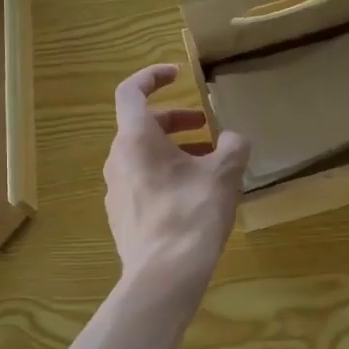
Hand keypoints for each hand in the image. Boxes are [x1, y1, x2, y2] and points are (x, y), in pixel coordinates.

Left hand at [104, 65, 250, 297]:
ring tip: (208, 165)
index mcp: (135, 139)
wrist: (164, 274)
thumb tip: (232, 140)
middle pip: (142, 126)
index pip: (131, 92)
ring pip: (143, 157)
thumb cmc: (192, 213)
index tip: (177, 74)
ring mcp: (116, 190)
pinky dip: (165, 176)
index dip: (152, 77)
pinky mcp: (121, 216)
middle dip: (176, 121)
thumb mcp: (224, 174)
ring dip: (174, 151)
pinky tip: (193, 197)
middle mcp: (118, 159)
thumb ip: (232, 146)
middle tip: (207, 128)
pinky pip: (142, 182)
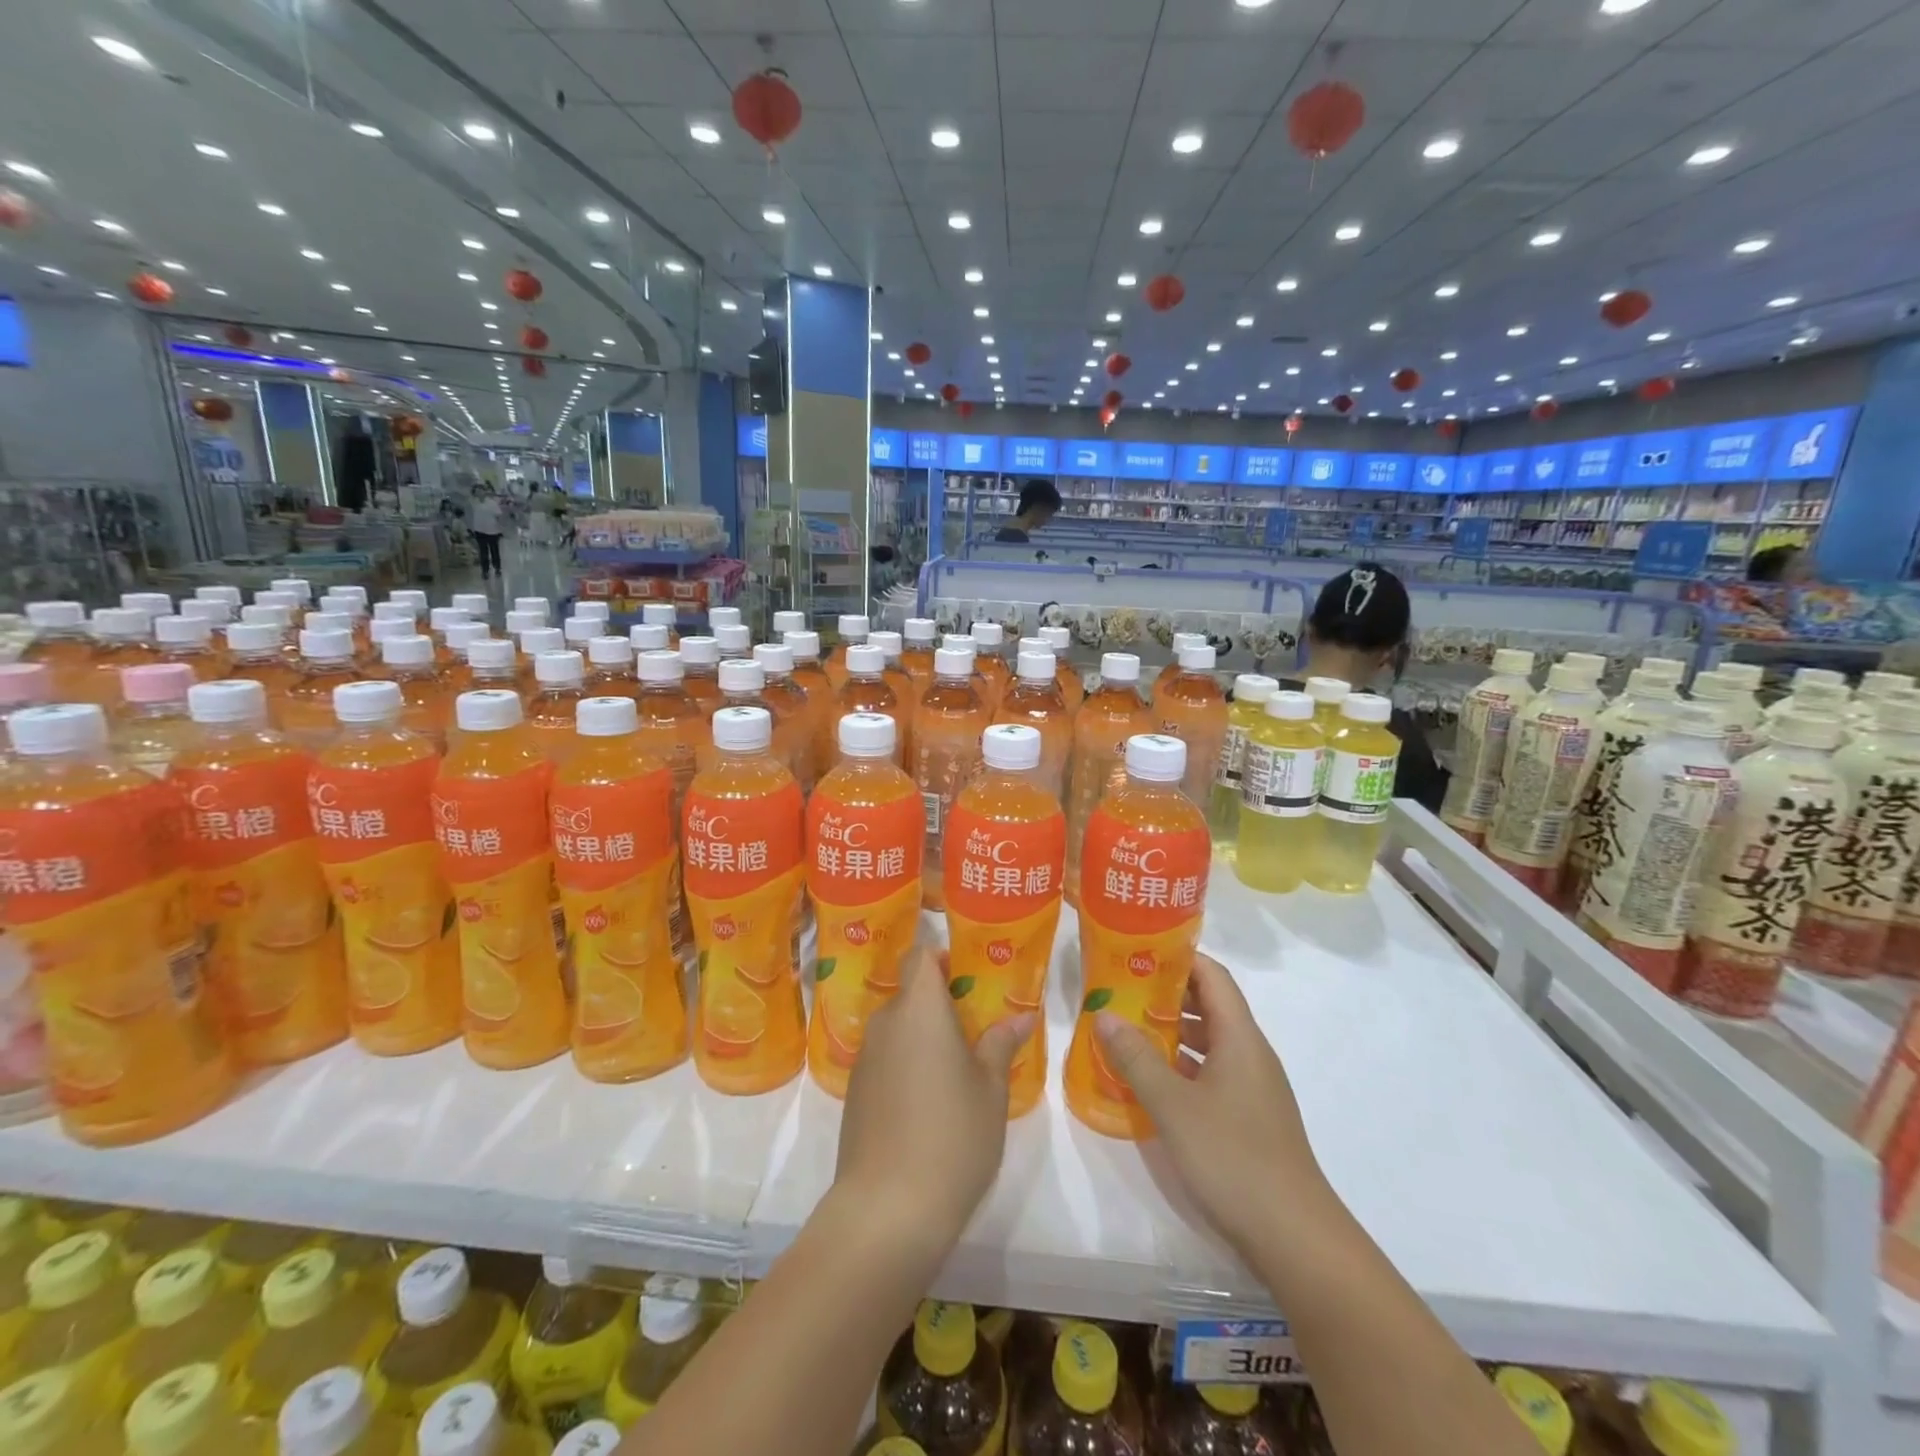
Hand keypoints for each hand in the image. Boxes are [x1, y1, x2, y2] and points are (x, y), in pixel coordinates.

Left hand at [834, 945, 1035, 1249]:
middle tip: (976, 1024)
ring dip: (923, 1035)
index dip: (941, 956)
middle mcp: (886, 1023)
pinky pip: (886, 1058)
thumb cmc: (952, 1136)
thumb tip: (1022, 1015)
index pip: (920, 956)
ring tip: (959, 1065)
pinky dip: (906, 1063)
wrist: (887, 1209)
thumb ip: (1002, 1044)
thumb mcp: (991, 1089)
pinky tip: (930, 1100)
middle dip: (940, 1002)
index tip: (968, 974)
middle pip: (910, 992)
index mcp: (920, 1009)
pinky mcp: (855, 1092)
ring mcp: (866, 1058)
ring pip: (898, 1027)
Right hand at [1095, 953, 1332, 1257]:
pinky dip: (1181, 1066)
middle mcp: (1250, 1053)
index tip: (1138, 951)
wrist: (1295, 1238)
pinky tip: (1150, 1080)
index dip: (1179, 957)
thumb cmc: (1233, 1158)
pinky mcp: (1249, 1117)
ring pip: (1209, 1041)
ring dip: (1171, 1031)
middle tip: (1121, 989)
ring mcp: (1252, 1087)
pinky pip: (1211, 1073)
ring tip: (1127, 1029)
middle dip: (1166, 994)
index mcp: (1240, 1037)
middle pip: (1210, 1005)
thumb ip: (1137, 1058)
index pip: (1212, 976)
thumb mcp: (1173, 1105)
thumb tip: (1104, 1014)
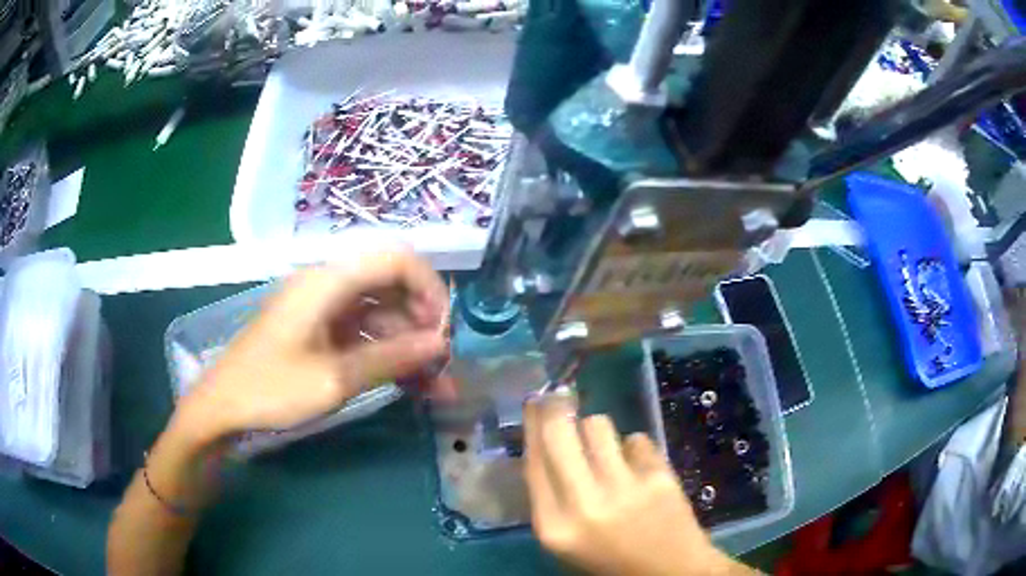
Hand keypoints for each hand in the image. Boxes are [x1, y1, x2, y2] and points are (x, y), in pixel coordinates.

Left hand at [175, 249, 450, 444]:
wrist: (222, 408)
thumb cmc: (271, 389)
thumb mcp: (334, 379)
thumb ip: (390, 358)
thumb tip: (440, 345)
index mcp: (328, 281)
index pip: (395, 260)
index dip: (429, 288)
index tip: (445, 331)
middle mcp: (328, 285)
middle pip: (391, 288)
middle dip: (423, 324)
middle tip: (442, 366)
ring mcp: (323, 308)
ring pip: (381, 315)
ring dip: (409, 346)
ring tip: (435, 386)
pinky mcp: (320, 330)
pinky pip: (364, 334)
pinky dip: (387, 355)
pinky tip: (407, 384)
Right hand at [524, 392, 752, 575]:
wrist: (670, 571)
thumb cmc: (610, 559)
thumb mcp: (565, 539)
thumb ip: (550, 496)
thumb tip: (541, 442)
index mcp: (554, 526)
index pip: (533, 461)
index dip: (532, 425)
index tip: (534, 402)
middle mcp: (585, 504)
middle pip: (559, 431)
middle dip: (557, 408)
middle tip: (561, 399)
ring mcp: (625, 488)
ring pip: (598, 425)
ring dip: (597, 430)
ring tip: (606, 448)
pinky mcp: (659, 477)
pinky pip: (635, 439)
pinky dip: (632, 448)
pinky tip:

---

[Instructions to follow]:
Set down, exactly and without anything extra, every line from the one that contains "index tip: (534, 402)" through the final line of the material.

[Answer below]:
index tip: (534, 402)
middle mcp: (585, 504)
middle pip: (559, 431)
middle dip: (557, 408)
middle tip: (561, 399)
ring mcp: (625, 488)
ring pip: (598, 425)
ring dip: (597, 430)
ring tip: (606, 448)
pinky mcp: (659, 477)
pinky pip: (635, 439)
pinky dip: (632, 448)
pinky tip:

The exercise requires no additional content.